As many expected, paper prices are going up. This time it’s groundwood #5 that’s taking the hit. In early August, UPM Kymmene announced a $2/hundredweight (cwt) price hike on #5 lightweight coated (LWC), and other mills, including International Paper, Stora Enso, Weyerhaeuser, Bowater, and Tembec, were quick to follow its lead. At press time, the increases were expected to go into effect Oct. 1.
Blame the hike on decreased paper supply and increased demand. Thanks to ever-improving technology, LWC papers are smoother and brighter than they were just a few years ago, making them a viable alternative to the more costly #4 groundwood grades. According to Trudi Larrabee, catalog sales representative with Boston-based Sappi Paper, the shift to #5 LWC papers prompted a backlog for those grades going into the fall, typically the busiest printing time for catalogs.
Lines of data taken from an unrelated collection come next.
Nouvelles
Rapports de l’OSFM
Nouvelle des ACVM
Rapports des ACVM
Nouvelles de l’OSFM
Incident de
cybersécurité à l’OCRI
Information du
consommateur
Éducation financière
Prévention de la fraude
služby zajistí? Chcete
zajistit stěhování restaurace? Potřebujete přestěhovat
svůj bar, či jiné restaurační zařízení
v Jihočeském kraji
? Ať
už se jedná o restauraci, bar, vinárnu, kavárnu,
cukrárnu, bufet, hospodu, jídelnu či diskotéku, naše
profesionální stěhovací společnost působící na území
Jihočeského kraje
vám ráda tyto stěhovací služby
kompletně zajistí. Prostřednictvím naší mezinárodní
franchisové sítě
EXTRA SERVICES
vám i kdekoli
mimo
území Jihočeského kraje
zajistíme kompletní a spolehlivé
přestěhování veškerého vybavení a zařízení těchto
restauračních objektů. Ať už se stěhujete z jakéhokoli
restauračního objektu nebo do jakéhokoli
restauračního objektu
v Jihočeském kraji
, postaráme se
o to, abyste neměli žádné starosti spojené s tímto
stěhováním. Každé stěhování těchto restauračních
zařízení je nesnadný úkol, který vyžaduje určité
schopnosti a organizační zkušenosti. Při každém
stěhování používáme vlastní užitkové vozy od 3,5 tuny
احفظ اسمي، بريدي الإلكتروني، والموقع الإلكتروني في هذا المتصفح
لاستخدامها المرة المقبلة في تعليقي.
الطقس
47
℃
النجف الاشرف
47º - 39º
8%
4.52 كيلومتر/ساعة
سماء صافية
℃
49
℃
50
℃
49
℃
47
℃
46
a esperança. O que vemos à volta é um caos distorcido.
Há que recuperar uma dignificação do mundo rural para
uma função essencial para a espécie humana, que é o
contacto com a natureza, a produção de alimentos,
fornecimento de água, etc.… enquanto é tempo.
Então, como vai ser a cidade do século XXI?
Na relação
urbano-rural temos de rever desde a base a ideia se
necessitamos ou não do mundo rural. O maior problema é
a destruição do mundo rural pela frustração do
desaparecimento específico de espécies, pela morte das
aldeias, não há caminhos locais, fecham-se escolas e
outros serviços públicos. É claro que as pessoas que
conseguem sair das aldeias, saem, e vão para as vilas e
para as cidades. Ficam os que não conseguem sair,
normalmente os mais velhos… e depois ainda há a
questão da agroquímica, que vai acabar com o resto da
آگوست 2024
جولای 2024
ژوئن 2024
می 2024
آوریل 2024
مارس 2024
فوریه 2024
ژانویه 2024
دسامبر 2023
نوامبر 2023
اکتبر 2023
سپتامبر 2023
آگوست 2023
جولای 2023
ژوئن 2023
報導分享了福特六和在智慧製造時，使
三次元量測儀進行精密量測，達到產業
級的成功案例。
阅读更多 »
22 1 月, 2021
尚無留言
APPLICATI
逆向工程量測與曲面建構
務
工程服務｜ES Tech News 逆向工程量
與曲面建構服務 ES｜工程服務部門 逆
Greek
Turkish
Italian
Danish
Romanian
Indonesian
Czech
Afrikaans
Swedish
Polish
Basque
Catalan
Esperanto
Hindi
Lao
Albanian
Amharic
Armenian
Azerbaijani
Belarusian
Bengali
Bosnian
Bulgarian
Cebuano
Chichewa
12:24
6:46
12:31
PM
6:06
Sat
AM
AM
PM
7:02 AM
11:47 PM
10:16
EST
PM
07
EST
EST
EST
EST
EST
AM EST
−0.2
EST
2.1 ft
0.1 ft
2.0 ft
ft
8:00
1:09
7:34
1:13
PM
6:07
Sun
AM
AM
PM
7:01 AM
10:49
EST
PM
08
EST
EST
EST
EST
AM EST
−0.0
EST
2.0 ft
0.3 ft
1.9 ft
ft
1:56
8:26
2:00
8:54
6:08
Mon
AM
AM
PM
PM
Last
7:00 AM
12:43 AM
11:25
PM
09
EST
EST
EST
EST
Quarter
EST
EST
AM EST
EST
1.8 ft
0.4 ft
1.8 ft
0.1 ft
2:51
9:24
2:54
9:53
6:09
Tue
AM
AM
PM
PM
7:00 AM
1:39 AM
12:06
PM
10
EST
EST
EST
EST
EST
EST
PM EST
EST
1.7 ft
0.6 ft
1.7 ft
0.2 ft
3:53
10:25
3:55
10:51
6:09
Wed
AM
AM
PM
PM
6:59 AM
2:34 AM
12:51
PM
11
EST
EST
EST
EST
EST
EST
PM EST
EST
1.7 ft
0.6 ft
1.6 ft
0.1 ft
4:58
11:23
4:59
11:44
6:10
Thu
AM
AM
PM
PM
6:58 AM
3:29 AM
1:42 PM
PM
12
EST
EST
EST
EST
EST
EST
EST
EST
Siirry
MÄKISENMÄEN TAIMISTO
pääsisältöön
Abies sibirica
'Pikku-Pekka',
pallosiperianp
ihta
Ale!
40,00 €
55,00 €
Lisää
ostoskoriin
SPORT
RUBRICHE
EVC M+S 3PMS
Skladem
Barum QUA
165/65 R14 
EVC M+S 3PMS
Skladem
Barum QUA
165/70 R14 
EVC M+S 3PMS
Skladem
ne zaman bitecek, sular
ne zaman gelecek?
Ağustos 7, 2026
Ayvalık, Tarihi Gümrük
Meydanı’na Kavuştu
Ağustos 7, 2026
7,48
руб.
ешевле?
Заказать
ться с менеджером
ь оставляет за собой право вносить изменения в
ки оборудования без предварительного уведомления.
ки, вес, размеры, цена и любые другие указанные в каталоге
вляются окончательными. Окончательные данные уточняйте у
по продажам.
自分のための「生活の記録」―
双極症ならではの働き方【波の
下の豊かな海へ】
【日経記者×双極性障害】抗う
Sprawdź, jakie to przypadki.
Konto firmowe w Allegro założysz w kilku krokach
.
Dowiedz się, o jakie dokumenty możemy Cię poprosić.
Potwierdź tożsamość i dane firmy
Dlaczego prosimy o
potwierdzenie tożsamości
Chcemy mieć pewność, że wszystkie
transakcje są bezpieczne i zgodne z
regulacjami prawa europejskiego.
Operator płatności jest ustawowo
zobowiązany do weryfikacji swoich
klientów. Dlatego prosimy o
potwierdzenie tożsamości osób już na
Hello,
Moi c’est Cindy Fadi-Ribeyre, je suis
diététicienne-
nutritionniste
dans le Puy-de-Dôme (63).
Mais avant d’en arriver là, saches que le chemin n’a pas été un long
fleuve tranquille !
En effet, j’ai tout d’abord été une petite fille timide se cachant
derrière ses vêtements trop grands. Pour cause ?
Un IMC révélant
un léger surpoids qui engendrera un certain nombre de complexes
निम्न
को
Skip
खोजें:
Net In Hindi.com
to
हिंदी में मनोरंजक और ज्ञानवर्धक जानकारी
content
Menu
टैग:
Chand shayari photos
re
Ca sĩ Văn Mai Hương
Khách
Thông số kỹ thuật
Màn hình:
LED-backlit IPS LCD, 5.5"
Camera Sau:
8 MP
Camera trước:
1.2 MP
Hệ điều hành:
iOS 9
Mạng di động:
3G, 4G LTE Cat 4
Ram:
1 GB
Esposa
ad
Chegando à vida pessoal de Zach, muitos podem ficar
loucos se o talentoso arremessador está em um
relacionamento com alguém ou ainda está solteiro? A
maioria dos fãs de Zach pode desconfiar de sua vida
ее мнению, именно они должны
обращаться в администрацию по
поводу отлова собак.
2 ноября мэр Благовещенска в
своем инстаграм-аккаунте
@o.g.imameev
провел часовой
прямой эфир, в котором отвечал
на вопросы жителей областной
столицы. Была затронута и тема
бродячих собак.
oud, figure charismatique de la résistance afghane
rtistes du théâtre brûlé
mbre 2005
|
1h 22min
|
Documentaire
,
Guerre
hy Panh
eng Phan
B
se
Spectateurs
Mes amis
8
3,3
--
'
It’s not time to panic about prices, however. Larrabee maintains that across the board, catalog “holiday [paper] orders are still not as strong as in years past. Catalogers, merchants, and mills used to be making big deals in May and June for fall/holiday printing so that the machines could run in July and August to fulfill orders. But by the end of this summer, catalogers were still submitting orders,” she says. Generally, as the market tightens, ready dates get further out from weeks, as they have been over the last year, to months.
An increase of $2/cwt is consistent with price hikes throughout the late ’90s. Nonetheless, “any change to fixed costs such as paper can be difficult for the catalog company and impact many portions of the catalog campaign,” notes Chris Carpenter, president/CEO of Sun Prairie, WI-based Royle Printing.
Boca Raton, FL-based Palm Beach Jewelry is a case in point. Earlier this year the cataloger downgraded its paper from a 60-lb. #4 (with some internal signatures on a 45-lb. stock) to a 45-lb. #4 outside wrap with a 34-lb. #5 body stock. The company won’t downgrade again, says general manager Fred Neill, but “if prices increase [in October] it may affect circulation or certainly our cost-per-name tolerances.”
Paper price hikes will not likely affect Crutchfield Corp.’s circulation, says Michele Rick, director of customer acquisition for the Charlotte, VA-based electronics cataloger. But Rick says spot prices already reflect the Oct. 1 increases. “Originally, I was hearing that the price hikes would not stick, but as more and more manufacturers followed suit, people began to realize that the likelihood of it sticking is real,” she says.
Rick has been hearing of catalogers banding together to avoid placing unnecessary paper orders prior to Oct. 1 so that the mills did not have more leverage to implement the hike. It’s a common tactic, she says: “If the price increase looks iffy, buyers will not put through unnecessary orders to avoid adding to the demand. I recently had an emergency order, but I’m waiting on some other orders.”